First maps of the Sudd derived using radar remote sensing showing how flooding patterns change over time.
Satellite images based on synthetic aperture radar are enabling researchers to see water distribution in the wet-season Sudd for the first time. Photo: JAXA
The Sudd wetland of South Sudan is one of the largest tropical wetlands in the world. However, despite covering an area twice the size of Spain in the wet season, very little is known about the number of people it supports or the current state of its biodiversity. “The wetland as a whole and its dynamics have not been mapped repetitively or systematically,” explains Lisa-Maria Rebelo, a researcher in remote sensing at the International Water Management Institute (IWMI) and a member of the international science team set up to support the Japan Aerospace Exploration Agency’s (Jaxa) Kyoto and Carbon (K&C) Initiative. In part this is due to the fact that satellite images relying in visual data cannot easily see beneath vegetation or clouds to get an accurate picture of where the water is.
Through the K&C initiative, however, Rebelo is working to create the most up-to-date map of the Sudd using radar remote sensing data supplied by JAXA. The long-wave band radar data acquired by the PALSAR instrument between 2006-2011 has the benefit of allowing scientists to see what’s happening beneath the vegetation canopy. “We get a very distinct signal between open water, flooded vegetation and terrestrial land,” says Rebelo. “This gives us a much clearer picture, compared to optical data, for looking at the dynamics of the different wetland components, and inundation patterns and dynamics.”
A giant sponge
The Sudd, of which 57 million hectares was designated a Ramsar Wetland of International Importance in 2006, is located in the lower reaches of the White Nile (Bahr el Jebel), which flows north from Lake Victoria in Uganda. The wetland receives rainfall from the surrounding catchment and in-flows from Lake Victoria. It acts like a giant sponge, retaining water and releasing it slowly throughout the year. In this way, it regulates the flows of the White Nile. Early findings from Rebelo's analyses of the satellite data show the wetland has increased in size on an annual basis over the past ten years.

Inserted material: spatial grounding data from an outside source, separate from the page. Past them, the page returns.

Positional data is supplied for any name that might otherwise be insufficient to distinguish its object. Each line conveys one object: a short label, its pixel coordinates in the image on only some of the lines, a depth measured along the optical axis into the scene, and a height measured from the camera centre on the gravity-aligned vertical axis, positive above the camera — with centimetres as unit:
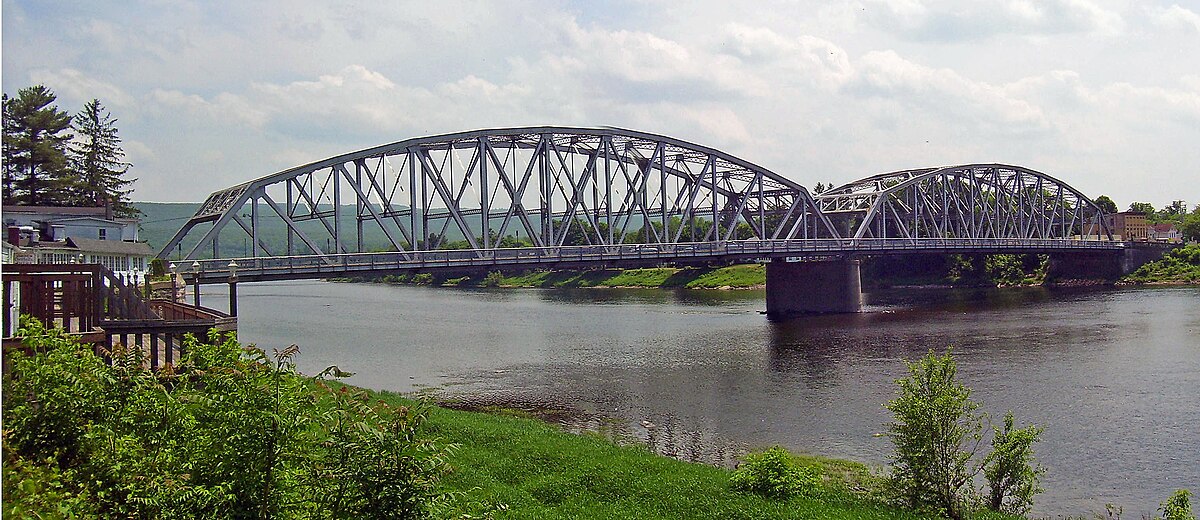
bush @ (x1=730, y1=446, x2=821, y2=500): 1908 -484
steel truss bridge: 5128 +364
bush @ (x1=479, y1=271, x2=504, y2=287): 14375 -373
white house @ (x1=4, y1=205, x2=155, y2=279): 4525 +138
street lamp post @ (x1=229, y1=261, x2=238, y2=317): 3391 -102
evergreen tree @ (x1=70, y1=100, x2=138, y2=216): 7625 +814
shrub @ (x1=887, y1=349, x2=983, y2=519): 1791 -366
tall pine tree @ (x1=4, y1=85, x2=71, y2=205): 6322 +813
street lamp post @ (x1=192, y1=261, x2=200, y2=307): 4329 -62
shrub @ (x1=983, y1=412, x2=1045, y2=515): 1823 -453
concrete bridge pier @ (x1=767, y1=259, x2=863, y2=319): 7944 -316
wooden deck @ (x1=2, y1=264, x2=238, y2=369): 1788 -97
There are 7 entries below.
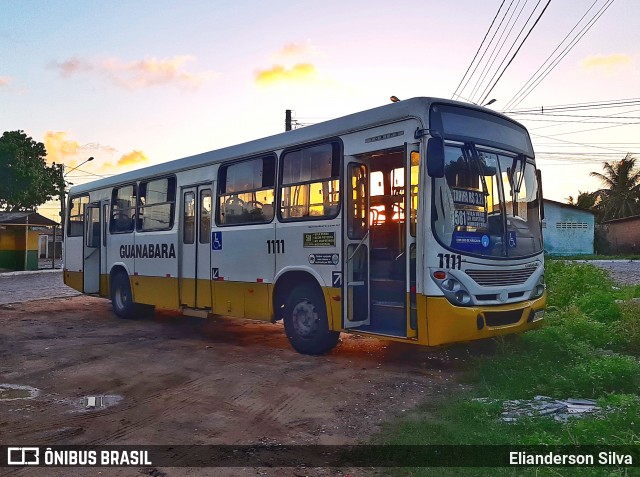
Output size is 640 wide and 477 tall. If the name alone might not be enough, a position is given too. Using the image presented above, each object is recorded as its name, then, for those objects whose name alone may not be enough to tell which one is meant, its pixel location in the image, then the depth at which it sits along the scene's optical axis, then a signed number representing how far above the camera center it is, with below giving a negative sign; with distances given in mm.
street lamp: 41312 +4444
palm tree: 49219 +5111
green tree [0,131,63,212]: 33781 +4645
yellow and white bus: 6766 +227
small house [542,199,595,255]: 43344 +1235
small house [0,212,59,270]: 31791 +118
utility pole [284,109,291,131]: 28781 +6628
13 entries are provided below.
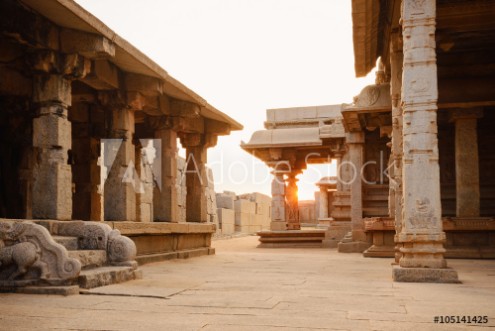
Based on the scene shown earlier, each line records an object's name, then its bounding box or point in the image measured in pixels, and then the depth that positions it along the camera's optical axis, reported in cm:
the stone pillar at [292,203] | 2269
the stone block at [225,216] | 2903
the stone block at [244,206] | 3297
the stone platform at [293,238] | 1934
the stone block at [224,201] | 3094
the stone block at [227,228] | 2926
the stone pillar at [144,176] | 1251
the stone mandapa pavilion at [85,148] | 600
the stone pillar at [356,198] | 1467
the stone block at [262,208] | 3828
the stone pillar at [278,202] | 2061
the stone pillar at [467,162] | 1162
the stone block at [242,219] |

This does not appear to be due to changes in rainfall patterns, so therefore must be related to changes in flow; however, more work is needed to find the exact reason.
Papyrus, aquatic grasses and water hyacinth, inhabited by crocodiles and hippopotamuses, grow in dense thickets in the shallow waters of the Sudd. Floating islands of vegetation up to 30km across make it hard to navigate a way through the swamps either by boat or overland; early explorers seeking the source of the Nile often took months to get across. Two civil wars, the first between 1955 and 1972 and the second from 1983 to 2005 have also contributed to the dearth of knowledge about the Sudd. The political instability culminated with South Sudan becoming an independent state in 2011, but gaining access to the wetland remains difficult.
In April 2010, Rebelo and a team of IWMI researchers met in Juba, the main town at the southern end of the wetland. The aim was to find out what people thought of the wetland, the main threats to the wetland, and the priorities for future research. It became apparent during the workshop that the wetland was of great cultural importance to many South Sudanese. ”Representatives present from the Government of South Sudan were all very passionate about the wetland,” Rebelo recalls. “Many of the people we met had grown up in or around the wetland and many of their cultural ceremonies were tied to it.”
Shoebill Stork. Photo: Mark Jordahl on Flickr
An environmental hotspot
The few studies that have been conducted on the wetland reveal the Sudd to be a unique and highly biodiverse ecosystem, home to over 400 bird and 100 mammal species. The Sudd supports the highest population of shoebill storks and the greatest numbers of antelopes in Africa. Many fish species migrate from the surrounding rivers to the nutrient-rich floodplains to feed and breed during the seasonal floods. While no recent figures are available, the Sudd is of great importance to local livelihoods. Beyond the wetland lies a very hostile, arid environment. The nomadic tribes move with the floods, relying on the waters to graze and water their cattle or provide fish.
Despite the wetland’s value, it faces a number of threats. In the 1980s, a 260km stretch of a planned 360km canal was dug, with the aim of diverting 4.7 billion cubic meters of water annually to Egypt and Sudan for irrigation. The project was halted by the civil war but if re-instigated could have drastic environmental consequences. Various dams are presently planned upstream of the Sudd, which could also affect its seasonal water flows. And with the recent discovery of hydrocarbons in the region, oil exploration is under way. “Drilling is already under way but there are no regulations in place and no monitoring of pollution,” says Rebelo. “With the on-going difficulties in gaining access to monitor and assess the current status of the wetland and changes within it, it’s even more important to generate the information needed using the satellite data.”